» **WHAT THE EXERCISE ASKS**
Lay out every line of the records below as a Markdown table with the columns "No." and "Text", numbering each row and skipping blank lines. Leave the pictures out of your answer.

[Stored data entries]

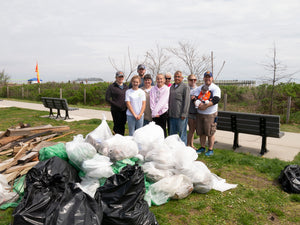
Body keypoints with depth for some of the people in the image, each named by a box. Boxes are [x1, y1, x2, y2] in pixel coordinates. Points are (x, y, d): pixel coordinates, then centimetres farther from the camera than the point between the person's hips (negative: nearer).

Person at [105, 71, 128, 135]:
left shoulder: (126, 87, 14)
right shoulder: (112, 87, -3)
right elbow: (107, 98, -8)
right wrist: (116, 105, -14)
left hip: (124, 110, 5)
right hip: (116, 110, -5)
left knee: (122, 126, 11)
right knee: (117, 126, -3)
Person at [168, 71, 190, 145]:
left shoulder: (185, 87, -6)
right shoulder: (172, 86, 17)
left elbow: (186, 101, -12)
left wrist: (183, 114, -16)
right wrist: (169, 112, 15)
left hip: (180, 116, -7)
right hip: (172, 115, 7)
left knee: (182, 134, 2)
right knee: (172, 134, 14)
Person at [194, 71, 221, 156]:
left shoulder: (216, 88, -2)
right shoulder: (199, 88, 12)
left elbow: (216, 100, -17)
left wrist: (205, 106, -27)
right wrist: (199, 105, -21)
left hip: (210, 114, -4)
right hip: (199, 113, 4)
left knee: (210, 133, 0)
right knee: (201, 132, 11)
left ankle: (210, 149, 14)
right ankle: (202, 147, 27)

» **TASK RESPONSE**
| No. | Text |
|---|---|
| 1 | Body keypoints with depth for some of the people in the image, each named by a box. Boxes are [x1, y1, x2, y2] in pixel coordinates. Points are (x, y, d): pixel coordinates, then centimetres farther from the camera than the point between the person's hips (negative: nearer). |
| 2 | Person at [105, 71, 128, 135]: |
| 3 | left shoulder: (126, 87, 14) |
| 4 | right shoulder: (112, 87, -3) |
| 5 | right elbow: (107, 98, -8) |
| 6 | right wrist: (116, 105, -14) |
| 7 | left hip: (124, 110, 5) |
| 8 | right hip: (116, 110, -5) |
| 9 | left knee: (122, 126, 11) |
| 10 | right knee: (117, 126, -3) |
| 11 | Person at [168, 71, 190, 145]: |
| 12 | left shoulder: (185, 87, -6) |
| 13 | right shoulder: (172, 86, 17) |
| 14 | left elbow: (186, 101, -12) |
| 15 | left wrist: (183, 114, -16) |
| 16 | right wrist: (169, 112, 15) |
| 17 | left hip: (180, 116, -7) |
| 18 | right hip: (172, 115, 7) |
| 19 | left knee: (182, 134, 2) |
| 20 | right knee: (172, 134, 14) |
| 21 | Person at [194, 71, 221, 156]: |
| 22 | left shoulder: (216, 88, -2) |
| 23 | right shoulder: (199, 88, 12) |
| 24 | left elbow: (216, 100, -17) |
| 25 | left wrist: (205, 106, -27) |
| 26 | right wrist: (199, 105, -21) |
| 27 | left hip: (210, 114, -4) |
| 28 | right hip: (199, 113, 4) |
| 29 | left knee: (210, 133, 0) |
| 30 | right knee: (201, 132, 11) |
| 31 | left ankle: (210, 149, 14) |
| 32 | right ankle: (202, 147, 27) |